I have been back at work for three days and today felt like I finally started getting some stuff done. Of course, I spent much of the morning watching the MacWorld? Keynote. There were several interesting things and it was, overall, fairly upbeat, given how poor the business climate is for technology companies generally. Apple is doing some belt-tightening -- a particularly obnoxious example is that they're going to start charging for the "free" email accounts that they've provided for several years. This brain-damaged move is almost certain to bite them in the end: I expect that almost nobody who uses mac.com "needs" it. They use it because they like Macs and it has cachet for them. In the end, they'll simply chase away a bunch of the Mac enthusiasts and give them something to grumble about and hold a grudge about. And I can see the next Microsoft ad: "Do you want .Mac for $99 or .Net for free?"

Still, Apple is particularly well-suited to weather the crisis because several of their constituencies (the wealthy and education) are less likely to suffer cuts in a downturn than business. (As Robert Reich has argued, the only reason that business suffers such cuts is because if the current management doesn't make every possible cut to maintain profitability in a company, then someone else will take it over and make the cuts for them.) Businesses are about making money.

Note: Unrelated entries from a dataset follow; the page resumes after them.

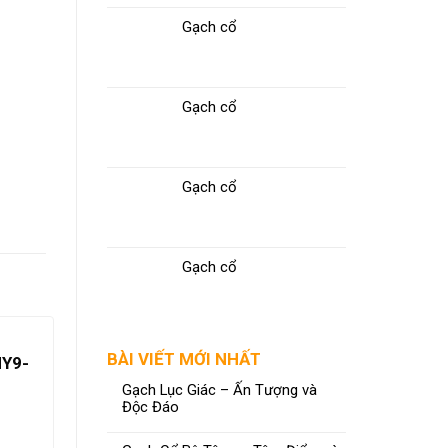
Gạch cổ
Gạch cổ
Gạch cổ
Gạch cổ
BÀI VIẾT MỚI NHẤT
NY9-
Gạch Lục Giác – Ấn Tượng và
Độc Đáo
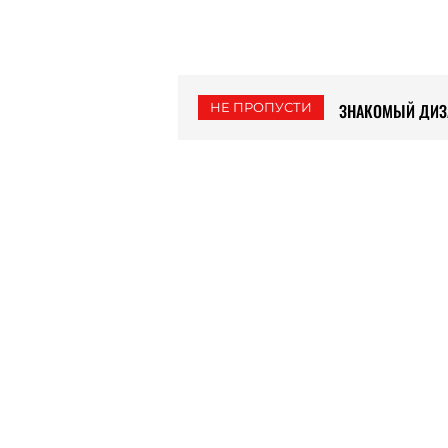
НЕ ПРОПУСТИ
ЗНАКОМЫЙ ДИЗАЙН
ВОЗВРАЩЕНИЕ К
AUDI (ФОТО)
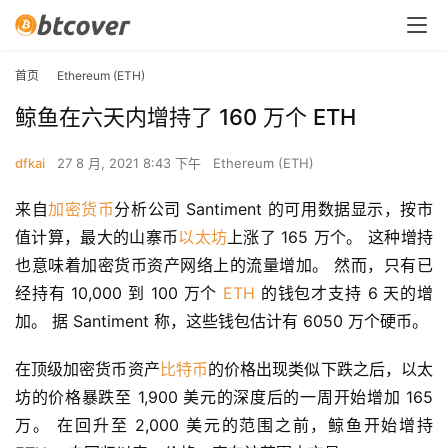
首页
Ethereum (ETH)
鲸鱼在六天内增持了 160 万个 ETH
dfkai
27 8 月, 2021 8:43 下午
Ethereum (ETH)
来自
加密货币
分析公司 Santiment 的可用数据显示，按市
值计算，最大的山寨币
以太坊
上涨了 165 万个。 这种增持
也意味着加密货币资产网络上的流量增加。 然而，只有已
经持有 10,000 到 100 万个 
ETH
 的钱包才支持 6 天的增
加。 据 Santiment 称，这些钱包估计有 6050 万个硬币。
在顶级加密货币资产
比特币
的价格出现类似下跌之后，以太
坊的价格暴跌至 1,900 美元的深度后的一周开始增加 165 
万。 在回升至 2,000 美元的范围之前，鲸鱼开始增持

When I worked for a small company a number of years ago, I worked with a fellow who had been a business major. He would look a the director of the company and say, "Now there's a real businessman." There would be an odd catch in his voice when he said, "businessman" and it took me a while to figure out what he meant. When he said, "businessman" it was the worst epithet he could ascribe to a human being. In fact he probably meant that the person was so low they could no longer claim membership in the human race. What he meant was that the person cared only for making money.

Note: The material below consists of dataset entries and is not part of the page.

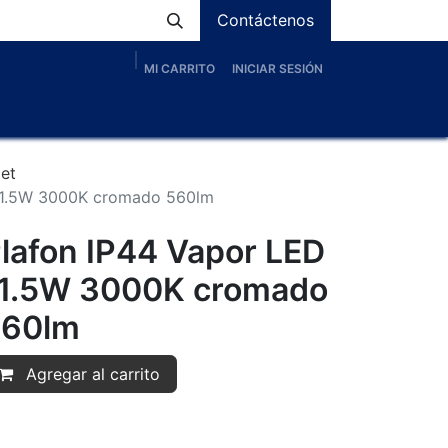
Contáctenos
MI CARRITO
INICIAR SESIÓN
os
Nosotros
Servicios
Proyectos
Blog
let
 11.5W 3000K cromado 560lm
lafon IP44 Vapor LED
1.5W 3000K cromado
560lm
Agregar al carrito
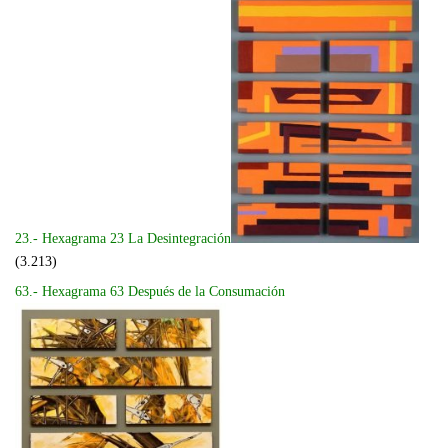
23.- Hexagrama 23 La Desintegración
(3.213)
63.- Hexagrama 63 Después de la Consumación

I hope that people gain some appreciation of the nature of business from the Enron and Worldcom scandals -- and the other scandals sure to follow. If it was more profitable to have everyone in mud huts, then "businesses" would try to put us there. If it was profitable to gut us all like fish, then some "businessman" would be happy to do it in order to cash in. We need regulation and strong unions to restrict the ability of organized business to try to make money by commonizing costs on the rest of us and privatizing profits for themselves.

Microsoft often talks about all their "innovation". Microsoft's number one goal is to make sure people have to spend money to buy Microsoft software. Seed companies are happy to develop seeds that will provide increased yields -- as long as they can be certain that the farmer will have to go back to them to buy more seed. Companies don't try to make people's lives better: they try to think of ways to make people pay them money. If a company created a way that the worlds starving people could feed themselves for nothing, they would sit on it, until they could "innovate" a way to make people have to pay them for it. That's what business is all about.

Which isn't to say that I don't have great respect for many businesspeople who are people first. Let me recognize Mark Powers who runs the Harp in North Amherst. Mark has lived in North Amherst for the better part of 30 years. When the neighborhood bar closed, and looked to remain closed, he decided to buy it and open it as a traditional Irish pub. What he wanted, was to create a family-friendly environment that could be truly multigenerational. He wanted his community to have a place where kids, parents, and grandparents could come and have a good time. They have great food, a friendly, welcoming environment, and Guinness on draft. Mark also works to give back to the community: he is sponsoring the North Amherst peewee baseball team that my son and his son plays on. Business can be a great thing when it remembers what people really need.